Lui recommande plutôt de faire le tri dans ses valeurs. Mettre de côté les discours, les grandes injonctions un peu abstraites de respecter l’environnement, les droits de l’homme, de s’épanouir au travail… Écarter aussi tout ce qui a trait à l’image de soi que l’on veut renvoyer aux autres, « toutes ces valeurs dans lesquelles je laisse mon image se refléter ». Et s’intéresser en priorité aux raisons concrètes qui nous poussent à agir.

« Pour savoir si mon travail est en accord avec mes valeurs, poursuit Raphaël Liogier, je dois commencer par me demander :“Quelles sont les raisons qui justifient que j’agisse de telle ou telle manière ?” Pour Hegel, c’était cela la morale : la raison pratique. C’est-à-dire ce qui justifie concrètement ma pratique. Ce qui me met authentiquement en mouvement. »

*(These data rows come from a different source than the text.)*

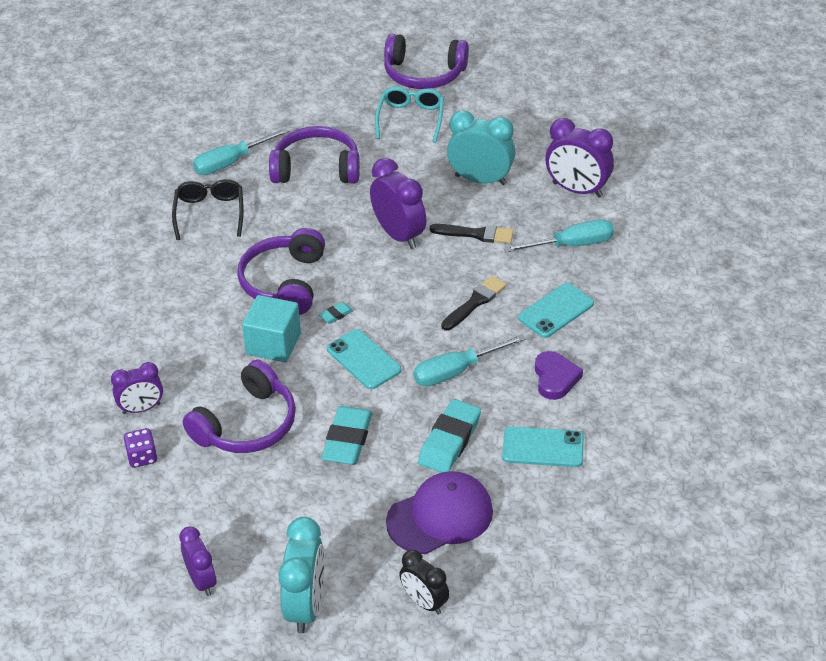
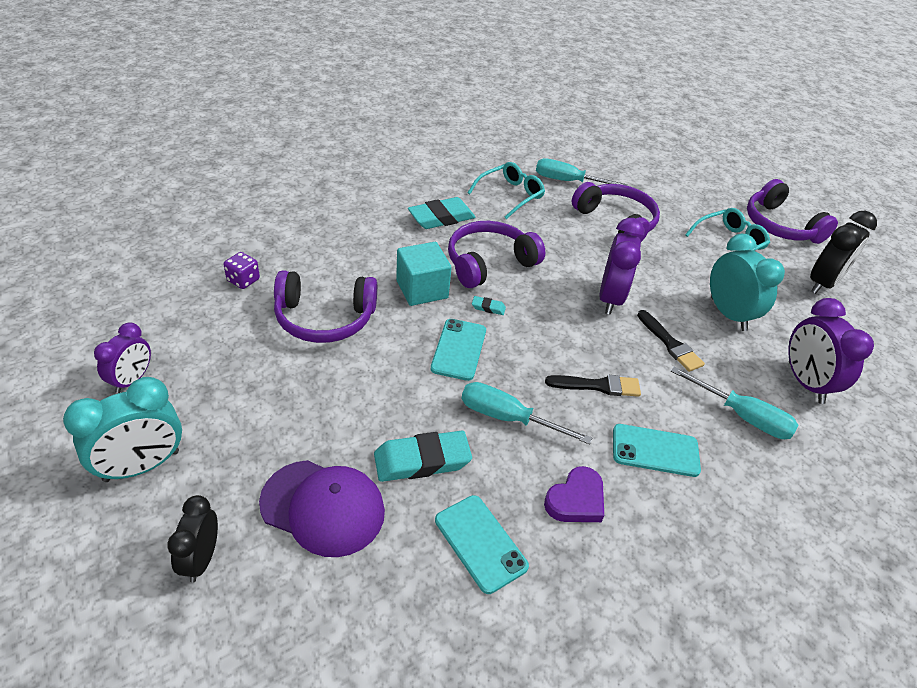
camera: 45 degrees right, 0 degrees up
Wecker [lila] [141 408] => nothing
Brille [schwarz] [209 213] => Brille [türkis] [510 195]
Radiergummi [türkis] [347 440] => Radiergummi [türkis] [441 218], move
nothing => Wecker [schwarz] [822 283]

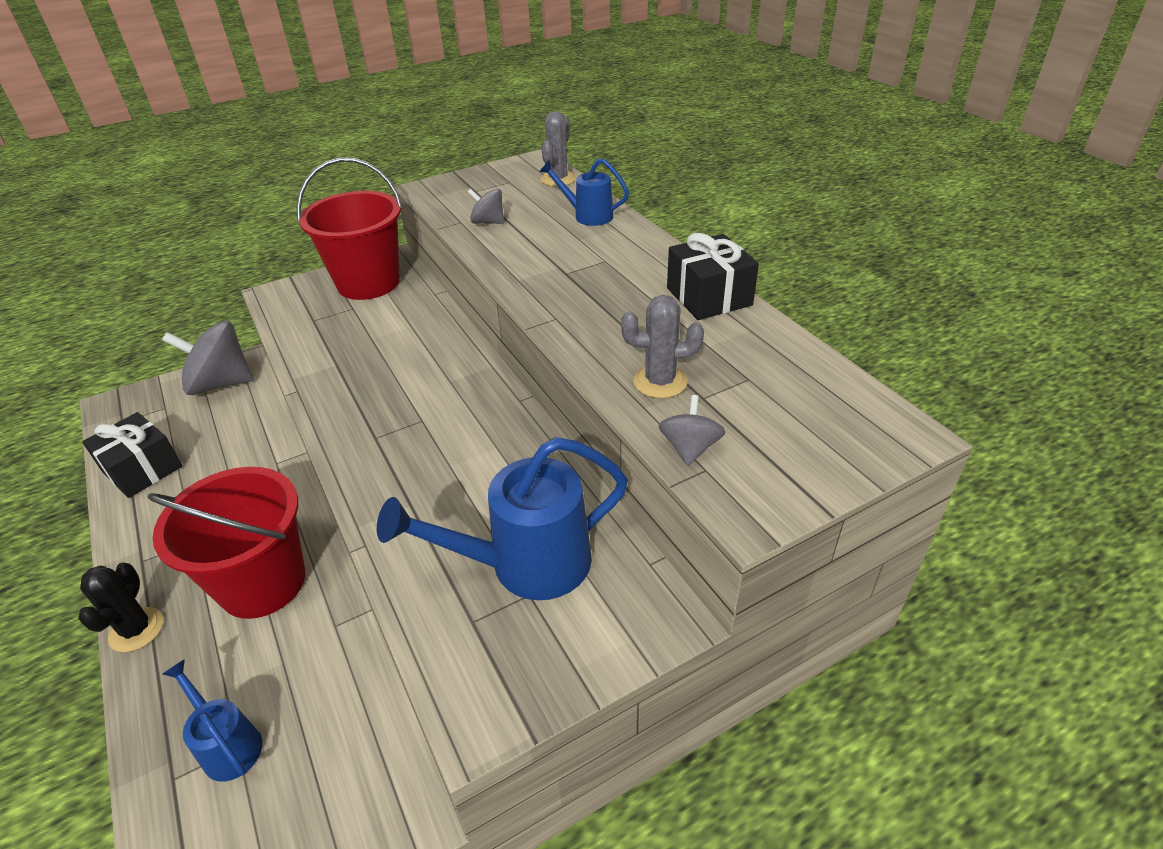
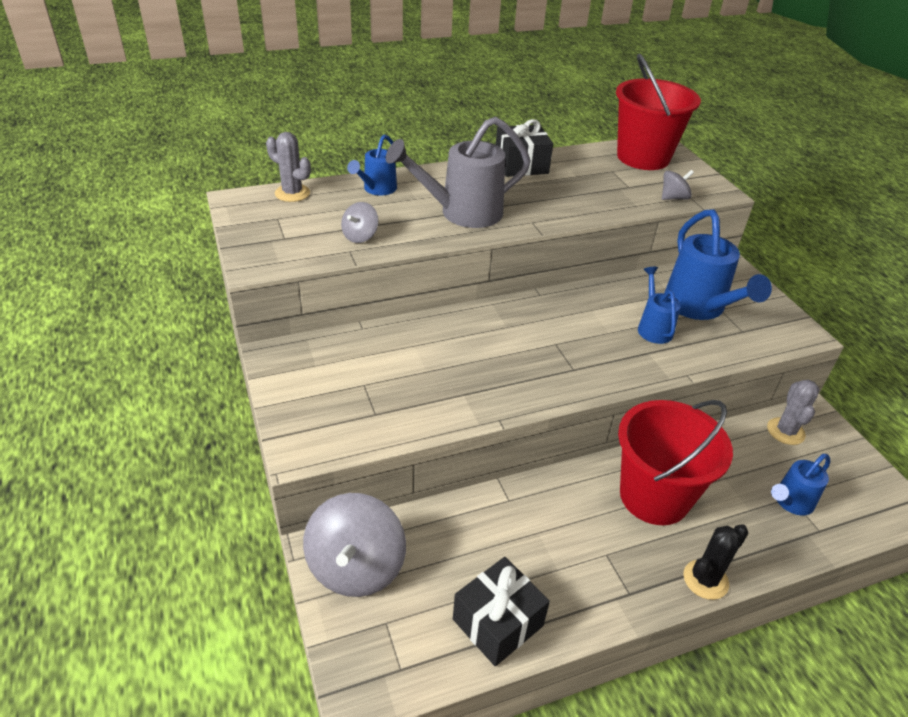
camera: 85 degrees left, 0 degrees up
Kaktus [schwarz] [136 630] => Kaktus [schwarz] [705 580], 45 degrees counterclockwise
Eimer [rot] [368 283] => Eimer [rot] [643 157], move
Kaktus [grau] [660 382] => Kaktus [grau] [785 431], move
Kreisel [grau] [690 448] => Kreisel [grau] [673 198], 135 degrees clockwise
nothing => Gießkanne [grau] [462 213]
nothing => Gießkanne [blau] [653 327]

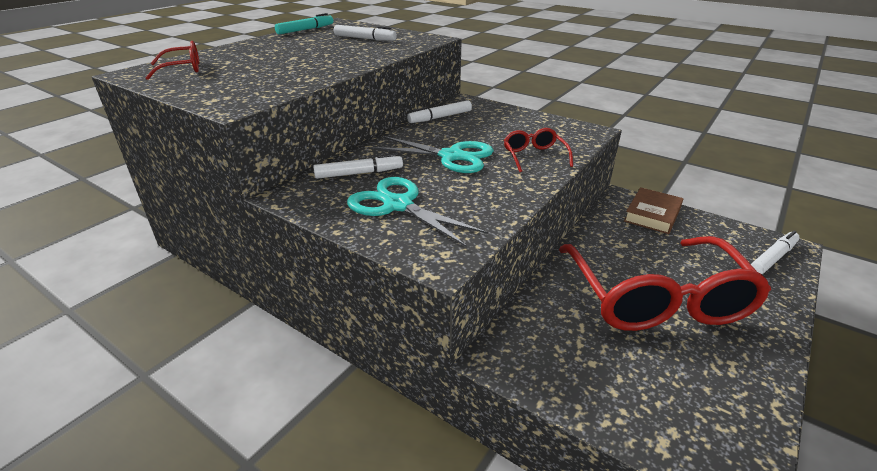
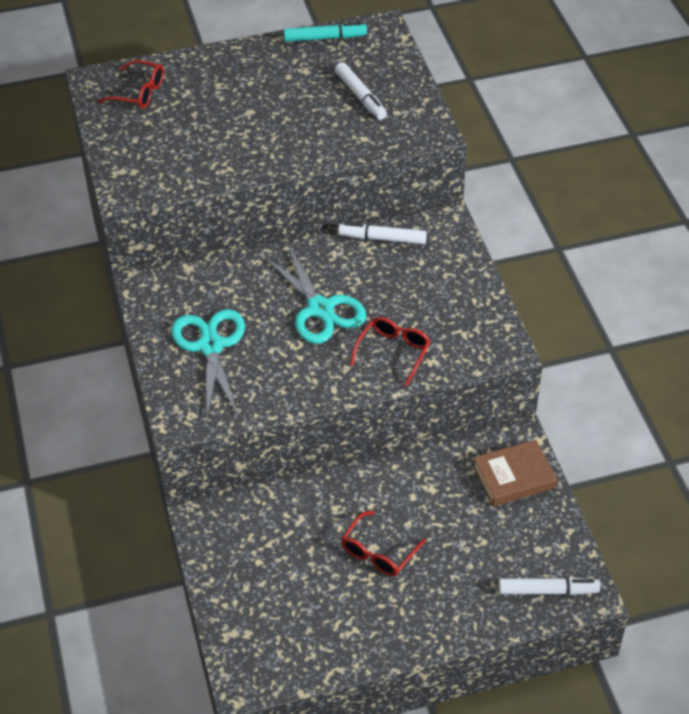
camera: 40 degrees right, 15 degrees up
Filzstift [weiß] [359 173] => nothing
Brille [rot] [657 299] => Brille [rot] [378 552], x0.42

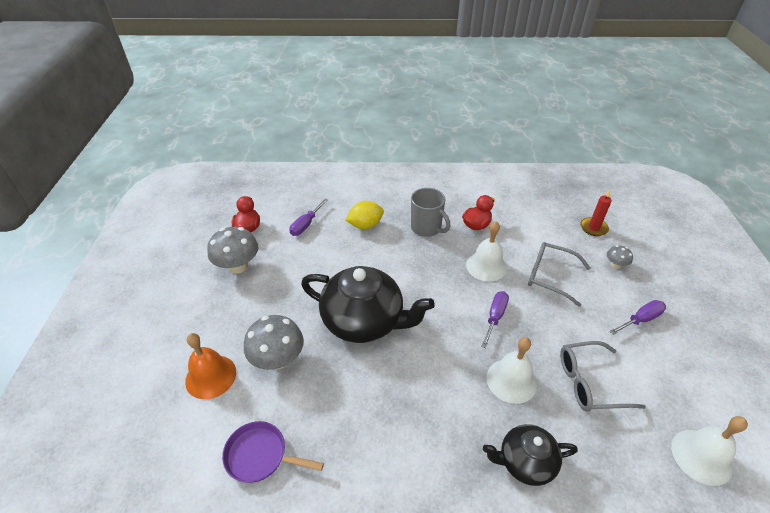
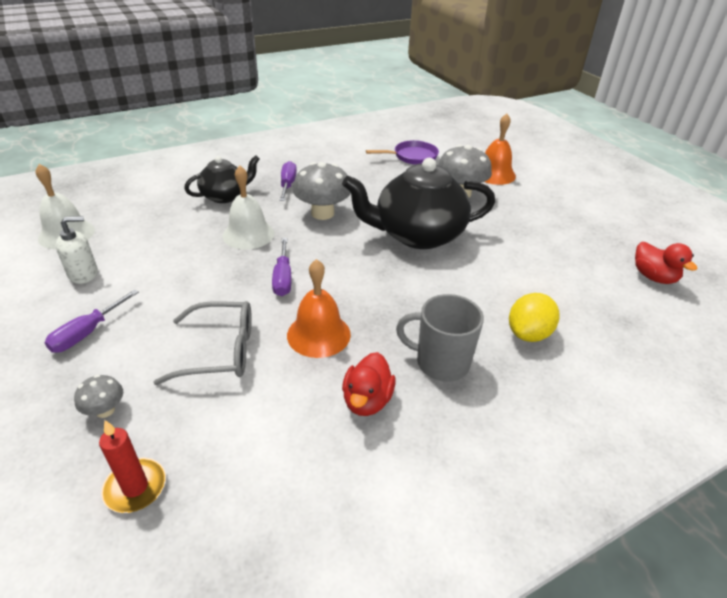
camera: 150 degrees right, 5 degrees down
Pilz [grau] [238 266] => Pilz [grau] [322 213], move
Schraubenzieher [lila] [306 225] => Schraubenzieher [lila] [288 184], move
Glocke [weiß] [486 266] => Glocke [orange] [318 334]
Brille [grau] [590 382] => nothing
nothing => Seifenspender [weiß] [83 274]

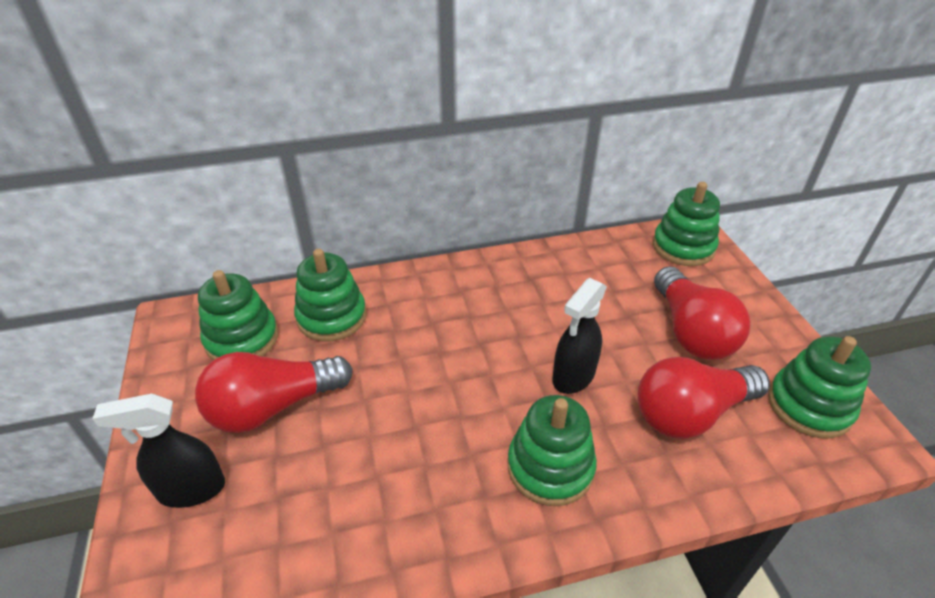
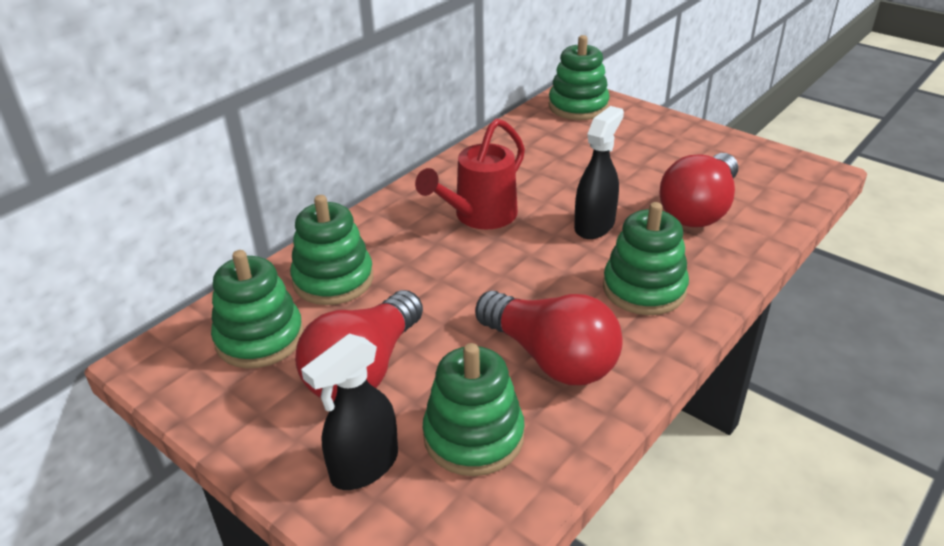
camera: 35 degrees left, 5 degrees down
Sprühflasche [schwarz] [573 376] => Sprühflasche [schwarz] [594 225], 150 degrees counterclockwise
Glühbirne [rot] [691 331] => Glühbirne [rot] [551 358], move
Stapelspielzeug [grün] [809 405] => Stapelspielzeug [grün] [473 436], move
nothing => Gießkanne [rot] [479 216]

Par exemple, si je dis souvent que « le plus important pour moi c’est la famille », est-ce un discours que je répète, une image de moi que je projette, ou bien ce que j’éprouve lorsque je quitte le travail un peu plus tôt que d’habitude pour aller récupérer ma fille à la crèche ?

S’assurer de son désir

« Je dois chercher à savoir quelle est ma conception du monde, non pas à partir de grands discours abstraits, mais à partir du concret de l’intime, de ce que je ressens, reprend Raphaël Liogier. Le malheur est que souvent ce niveau de désir passe inaperçu, y compris pour soi-même, troublé par les discours sociaux, plus audibles. »

Je peux avoir un métier socialement valorisé, qui véhicule une bonne image de moi-même, mais être concrètement malheureux. Parce que l’association de lutte contre la pauvreté pour laquelle je travaille est mal managée, parce que je fais des horaires déraisonnables, parce que je n’ai que peu de temps à consacrer à ma famille, parce que mon salaire dérisoire ne me permet aucun confort de vie…

« L’enjeu est d’aller au-delà des discours que l’on a pris l’habitude de tenir sur soi-mêmeSe demander : “Suis-je bien sûr que mon désir est le mien ? Qu’il n’est pas le désir d’un autre, de mes parents, de mon groupe social… Se raconter des histoires sur ses valeurs, c’est l’assurance d’être malheureux.” »

Sans se couper des autres

Cette invitation à l’introspection ne peut être que salutaire. Mais n’est-elle pas aussi un peu égoïste, axée seulement sur soi, ses désirs, ses ressentis ? Imaginons que je sois employé au service paye d’une entreprise de construction. Bons horaires. Salaire suffisant. Cadre et collègues sympas. Je suis heureux au travail, mais je découvre dans la presse que mon entreprise a versé des pots-de-vin à une organisation terroriste pour maintenir ses intérêts au Proche-Orient. Cela n’atteint pas mon quotidien. Mais mon activité est-elle encore en accord avec mes valeurs ?

« Tout l’enjeu de la réflexion métaphysique est de partir de l’intime mais pas d’y rester cantonné, répond Raphaël Liogier. Penser à partir de soi ne signifie pas que l’on ne pense qu’à soi, ce n’est pas se couper des autres. C’est au contraire développer un nouveau rapport au monde, à l’environnement… »

C’est agir (démissionner, ne pas démissionner) non pas en fonction d’un dogme (il est immoral de faire du commerce avec une organisation terroriste) ou de l’image qu’un métier (lobbyiste pour l’industrie du tabac) renvoie de moi-même, mais au nom d’un engagement réel.

Mikael Corre le 17/10/2019 sur le site de La Croix

(1) Généalogie de la morale, 1887.
(2) Auteur de Sans-emploi. Condition de l’homme postindustriel (Éd. Des liens qui libèrent, 2016) et, plus récemment, de Manifeste métaphysique (même éditeur, 2019), avec Dominique Quessada.